Rama’s threats to punish the media for alleged irresponsible content is not a step in the right direction. Albania needs more freedom and democracy, not less. It needs a normal parliament where all the political parties are represented.
This is not the time to solve political issues, but it is nevertheless the time to build bridges and to make promises for a normalization in the political life of the country.
Rama, Basha and the political class in Albania, Kosova, and in other Albanian territories should draw lessons from this great show of solidarity that came from the diaspora. They saw our power to raise money. We have professional experts in every field, know-how, connections, experience, and above all, love and commitment for our old homeland.
We can do more than respond to tragedies. Our contribution could be of a much larger scale and long term. It has the potential to transform Albania, Kosova and the rest of the region. However, for this to happen, we need real measures against corruption and organized crime; we need to see rule of law, an independent judiciary, and true political stability and accountability.

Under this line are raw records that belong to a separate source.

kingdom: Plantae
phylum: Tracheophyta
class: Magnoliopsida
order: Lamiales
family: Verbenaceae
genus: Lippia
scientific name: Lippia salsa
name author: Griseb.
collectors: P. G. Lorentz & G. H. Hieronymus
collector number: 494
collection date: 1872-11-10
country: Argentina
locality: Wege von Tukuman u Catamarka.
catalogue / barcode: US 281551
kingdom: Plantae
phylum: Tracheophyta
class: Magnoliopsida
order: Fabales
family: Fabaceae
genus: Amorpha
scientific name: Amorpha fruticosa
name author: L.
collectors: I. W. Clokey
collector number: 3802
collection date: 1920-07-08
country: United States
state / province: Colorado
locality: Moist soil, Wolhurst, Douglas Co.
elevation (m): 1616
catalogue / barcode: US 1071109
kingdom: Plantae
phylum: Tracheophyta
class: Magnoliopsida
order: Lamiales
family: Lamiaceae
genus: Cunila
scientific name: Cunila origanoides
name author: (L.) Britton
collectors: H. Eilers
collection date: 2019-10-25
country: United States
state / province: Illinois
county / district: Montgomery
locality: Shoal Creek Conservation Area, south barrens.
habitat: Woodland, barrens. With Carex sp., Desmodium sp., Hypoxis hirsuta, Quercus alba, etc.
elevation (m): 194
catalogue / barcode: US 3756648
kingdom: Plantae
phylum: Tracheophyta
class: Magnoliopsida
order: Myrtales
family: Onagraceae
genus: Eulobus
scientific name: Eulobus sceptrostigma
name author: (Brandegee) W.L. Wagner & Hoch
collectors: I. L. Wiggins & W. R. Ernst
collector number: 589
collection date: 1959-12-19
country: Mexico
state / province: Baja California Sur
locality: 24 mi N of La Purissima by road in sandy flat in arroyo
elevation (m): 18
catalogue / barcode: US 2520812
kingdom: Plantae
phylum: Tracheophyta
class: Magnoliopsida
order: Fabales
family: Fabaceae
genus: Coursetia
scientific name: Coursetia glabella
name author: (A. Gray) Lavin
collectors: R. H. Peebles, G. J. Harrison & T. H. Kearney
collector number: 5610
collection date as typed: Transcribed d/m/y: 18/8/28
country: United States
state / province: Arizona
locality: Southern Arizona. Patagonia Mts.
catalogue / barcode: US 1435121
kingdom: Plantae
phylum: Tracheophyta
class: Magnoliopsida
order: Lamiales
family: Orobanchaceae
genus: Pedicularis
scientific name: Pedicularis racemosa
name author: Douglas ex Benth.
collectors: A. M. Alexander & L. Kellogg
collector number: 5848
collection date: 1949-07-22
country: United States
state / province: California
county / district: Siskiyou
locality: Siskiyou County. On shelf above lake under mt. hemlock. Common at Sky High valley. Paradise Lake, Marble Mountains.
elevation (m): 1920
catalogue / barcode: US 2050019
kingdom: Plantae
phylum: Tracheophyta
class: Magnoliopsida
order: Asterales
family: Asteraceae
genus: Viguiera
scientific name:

Transparency with using the aid for the earthquake and renewed efforts to solve the political crisis in Albania would be two welcomed steps in the right direction.


Harry Bajraktari is founder and publisher of Illyria newspaper (1991-1998), an Albanian-American community leader, philanthropist and recipient of many awards, including the Honor of the Nation Order by the President of Albania, Kosova’s Presidential Medal for Merits & the White House Presidential Call to Service Award.